Ed Maina uses his strengths as a multi-instrument performer to create songs that stand out in the realm of contemporary jazz.
Introduction to Ed Maina
Educated at the University of Miami’s Jazz Department, South Florida native Maina gained valuable experience working with some of the best-known names in the music industry. The list of luminaries that grace his resume include: Frank Sinatra, Chaka Khan, Natalie Cole, and Maynard Ferguson. In addition to individual performers, Maina has also worked with groups like The Temptations and The O’Jays.
With a star-studded background, Maina probably couldn’t help but pick up a thing or two about music. Even though he worked with some soul and r&b performers, at its core, Maina’s work on his new album is jazz. However, it is jazz with influences from other genres. Listeners are likely to hear smooth jazz, instrumental pop, Latin jazz, funk, and adult contemporary woven throughout Maina’s songs.
In addition to musical influences, what audiences are likely to determine, is that Maina is a performer who works carefully. For example, the current project began in 2004, and took 13 years to complete.
The painstaking effort was worth it—each song offers its own oasis of sound. That feeling of individuality, ironically, helps the cohesiveness of the album. Sometimes instrumental albums (especially instrumental jazz) can sound like one giant song. Here, each song is a well-packaged gift.
The sound of Ed Maina
What pulls the album together is the way Maina and his ensemble members work. The new album is called “In the Company of Brothers,” and with roughly 20 musicians to assist, Maina brings his musical visions to life.

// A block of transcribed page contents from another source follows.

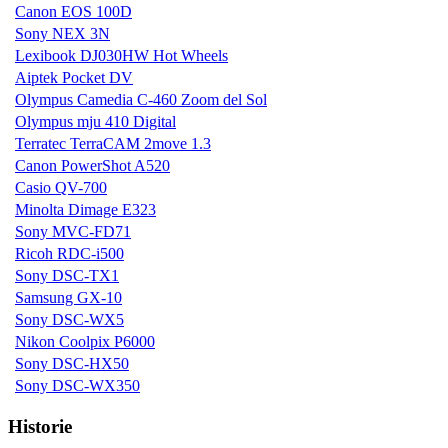
Canon EOS 100D
Sony NEX 3N
Lexibook DJ030HW Hot Wheels
Aiptek Pocket DV
Olympus Camedia C-460 Zoom del Sol
Olympus mju 410 Digital
Terratec TerraCAM 2move 1.3
Canon PowerShot A520
Casio QV-700
Minolta Dimage E323
Sony MVC-FD71
Ricoh RDC-i500
Sony DSC-TX1
Samsung GX-10
Sony DSC-WX5
Nikon Coolpix P6000
Sony DSC-HX50
Sony DSC-WX350
Historie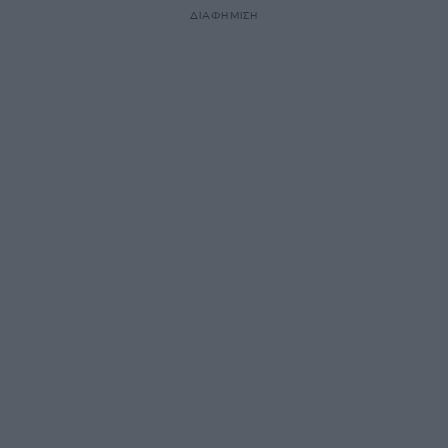
ΔΙΑΦΗΜΙΣΗ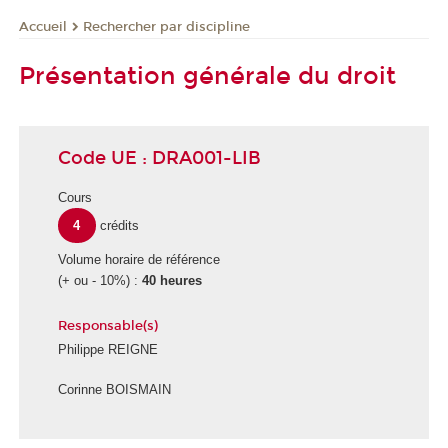
Rechercher par discipline
Accueil
Présentation générale du droit
Code UE : DRA001-LIB
Cours
4
crédits
Volume horaire de référence
(+ ou - 10%) :
40 heures
Responsable(s)
Philippe REIGNE
Corinne BOISMAIN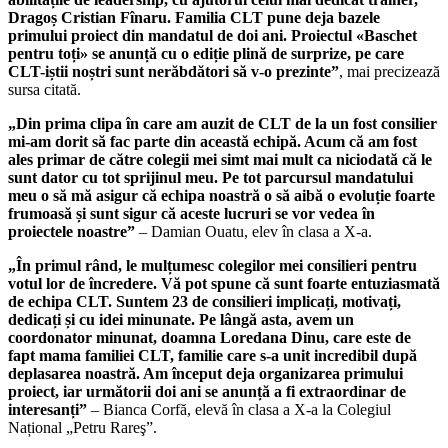
Dragoș Cristian Fînaru. Familia CLT pune deja bazele
primului proiect din mandatul de doi ani. Proiectul «Baschet
pentru toți» se anunță cu o ediție plină de surprize, pe care
CLT-iștii noștri sunt nerăbdători să v-o prezinte”
, mai precizează
sursa citată.
„Din prima clipa în care am auzit de CLT de la un fost consilier
mi-am dorit să fac parte din această echipă. Acum că am fost
ales primar de către colegii mei simt mai mult ca niciodată că le
sunt dator cu tot sprijinul meu. Pe tot parcursul mandatului
meu o să mă asigur că echipa noastră o să aibă o evoluție foarte
frumoasă și sunt sigur că aceste lucruri se vor vedea în
proiectele noastre”
– Damian Ouatu, elev în clasa a X-a.
„În primul rând, le mulțumesc colegilor mei consilieri pentru
votul lor de încredere. Vă pot spune că sunt foarte entuziasmată
de echipa CLT. Suntem 23 de consilieri implicați, motivați,
dedicați și cu idei minunate. Pe lângă asta, avem un
coordonator minunat, doamna Loredana Dinu, care este de
fapt mama familiei CLT, familie care s-a unit incredibil după
deplasarea noastră. Am început deja organizarea primului
proiect, iar următorii doi ani se anunță a fi extraordinar de
interesanți”
– Bianca Corfă, elevă în clasa a X-a la Colegiul
Național „Petru Rareş”.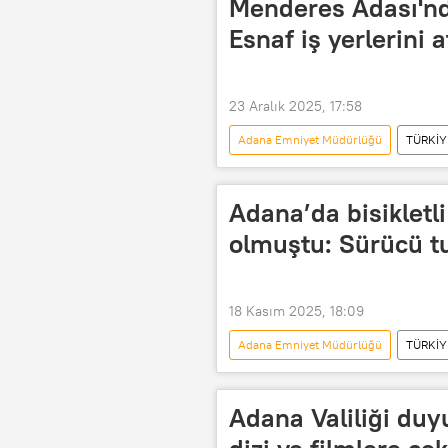
Menderes Adası'nda
Adana Valiliği
Esnaf iş yerlerini 
23 Aralık 2025, 17:58
Adana Emniyet Müdürlüğü
TÜRKİY
Adana Valiliği
Adana Cumhuriy
Adana’da bisiklet
olmuştu: Sürücü t
18 Kasım 2025, 18:09
Adana Emniyet Müdürlüğü
TÜRKİY
Adana
Adana Büyükşehir Bele
Adana Cumhuriyet Başsavcılığı
Adana Valiliği duy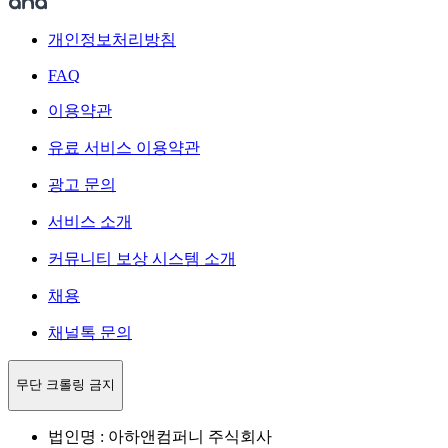
개인정보처리방침
FAQ
이용약관
유료 서비스 이용약관
광고 문의
서비스 소개
커뮤니티 보상 시스템 소개
채용
채널톡 문의
무단 크롤링 금지
법인명 : 아하앤컴퍼니 주식회사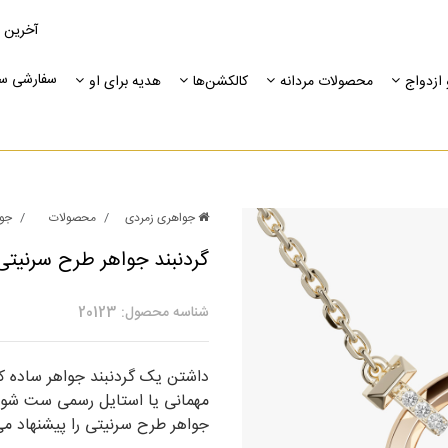
آخرین 
سفارشی س
ازدواج
محصولات مردانه
کالکشن‌ها
هدیه برای او
جواهری زمردی
محصولات
جوا
گردنبند جواهر طرح سرنیتی
شناسه محصول: 20123
داشتن یک گردنبند جواهر ساده که
مهمانی یا استایل رسمی ست شود ب
جواهر طرح سرنیتی را پیشنهاد می‌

The ensemble members are either related to Maina, or are his close friends. One of the ensemble members is Maina’s daughter, Priscilla. She plays bass flute. Maina plays a host of woodwinds and four registers of saxophone.
In effective smooth jazz the instrumentation often equals movement. Either that the imagery of wind is evoked by the music, or the feeling that people could dance to it is evident. There is a definite sway to “Mi Hermano” (my brother). The exuberant flute reminds me of “Strange Way” by Firefall. (Firefall was a 1970s rock group that incorporated elements like flutes into a traditional rock band sound.) The flute is goaded into playing more excitedly by a piano in its lower keys. The other instruments keep up a contemporary groove, and the flute remains at the forefront of the soundscape. The song is a pleasant surprise for first-time listeners.

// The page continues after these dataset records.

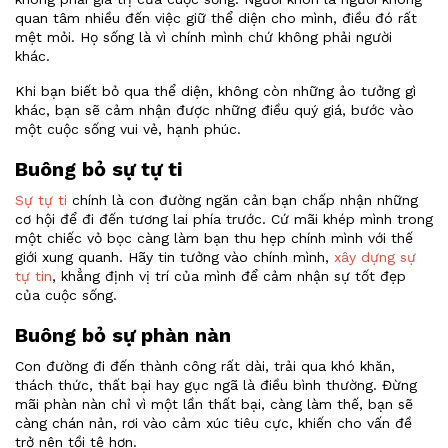
quan tâm nhiều đến việc giữ thể diện cho mình, điều đó rất
mệt mỏi. Họ sống là vì chính mình chứ không phải người
khác.
Khi bạn biết bỏ qua thể diện, không còn những ảo tưởng gì
khác, bạn sẽ cảm nhận được những điều quý giá, bước vào
một cuộc sống vui vẻ, hạnh phúc.
Buông bỏ sự tự ti
Sự tự ti
chính là con đường ngăn cản bạn chấp nhận những
cơ hội để đi đến tương lai phía trước. Cứ mãi khép mình trong
một chiếc vỏ bọc càng làm bạn thu hẹp chính mình với thế
giới xung quanh. Hãy tin tưởng vào chính mình,
xây dựng sự
tự tin
, khẳng định vị trí của mình để cảm nhận sự tốt đẹp
của cuộc sống.
Buông bỏ sự phàn nàn
Con đường đi đến thành công rất dài, trải qua khó khăn,
thách thức, thất bại hay gục ngã là điều bình thường. Đừng
mãi phàn nàn chỉ vì một lần thất bại, càng làm thế, bạn sẽ
càng chán nản, rơi vào cảm xúc tiêu cực, khiến cho vấn đề
trở nên tồi tệ hơn.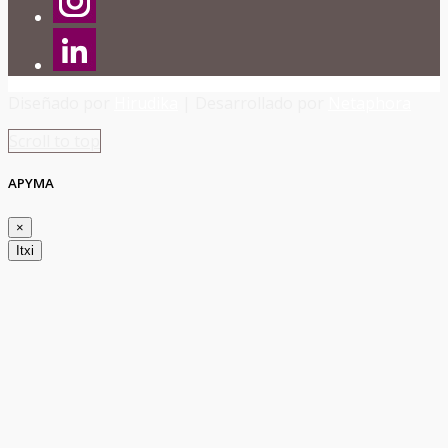
Diseñado por
Hirudika
| Desarrollado por
Netaphora
Scroll to top
APYMA
×
Itxi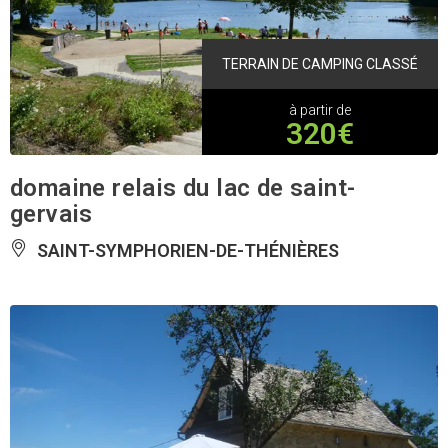
TERRAIN DE CAMPING CLASSÉ
à partir de
320€
domaine relais du lac de saint-
gervais
SAINT-SYMPHORIEN-DE-THÉNIÈRES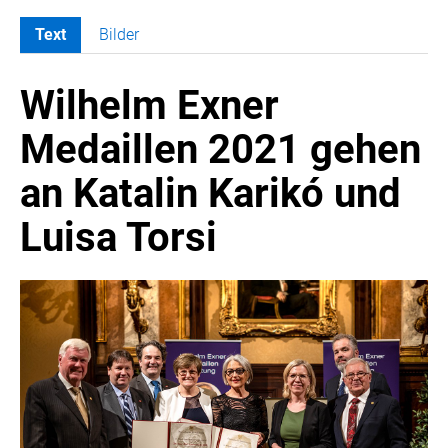
Text
Bilder
MELDUNGEN
Wilhelm Exner
COCA-COLA
COCA-COLA HBC ÖSTERREICH
Medaillen 2021 gehen
RÖMERQUELLE
an Katalin Karikó und
ÖSTERREICHISCHE SPORTHILFE
KESCH
Luisa Torsi
BARFLY'S CLUB
SPORTS MEDIA AUSTRIA
CULINARIUS
RECYCLEMICH-INITIATIVE
VIER HOCH VIER
ALFIES
HANNERSBERG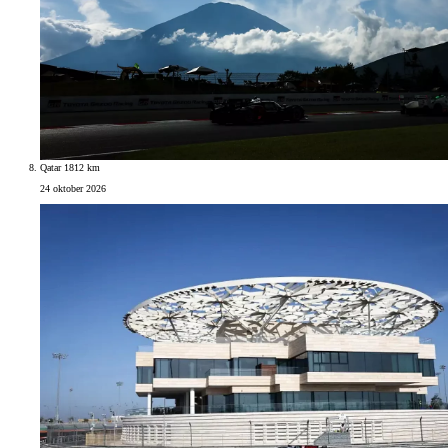
Qatar 1812 km
24 oktober 2026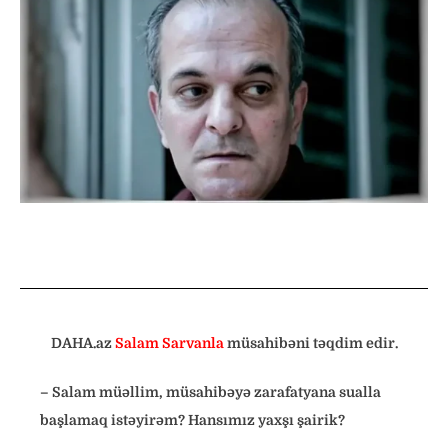
DAHA.az
Salam Sarvanla
müsahibəni təqdim edir.
– Salam müəllim, müsahibəyə zarafatyana sualla
başlamaq istəyirəm?
Hansımız yaxşı şairik?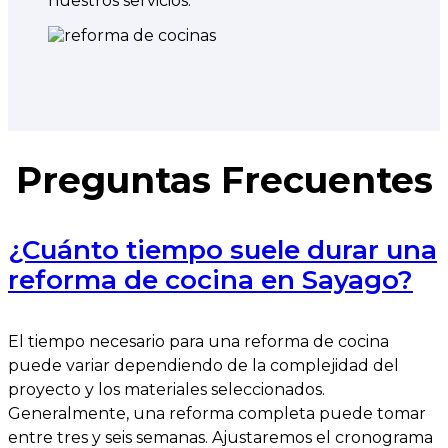
nuestros servicios.
Preguntas Frecuentes
¿Cuánto tiempo suele durar una
reforma de cocina en Sayago?
El tiempo necesario para una reforma de cocina
puede variar dependiendo de la complejidad del
proyecto y los materiales seleccionados.
Generalmente, una reforma completa puede tomar
entre tres y seis semanas. Ajustaremos el cronograma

While Maina and a few of his fellow players earn most of the songwriting credits on the album, the group tackles an American standard, “Amazing Grace” near the end of the recording. The result is an instrumental adult contemporary sound. At first, there is just a beautiful woodwind line that trills above the earth, or so it seems. At the very least, the sound is lighter and higher than anything else that is playing.
At first, the flute plays alone, and then, horns are added. The sound of storm brews in the background, and listeners realize they are hearing the chorus to the familiar hymn played by woodwinds, and maybe horns. The sounds are soft, and the gently brooding thunder meshes with the instrumentation. The effect is calming and could provoke introspection.
Thirteen years is a long time to work on anything. But the gentle craftsmanship found on “In the Company of Brothers” makes the album worth the wait.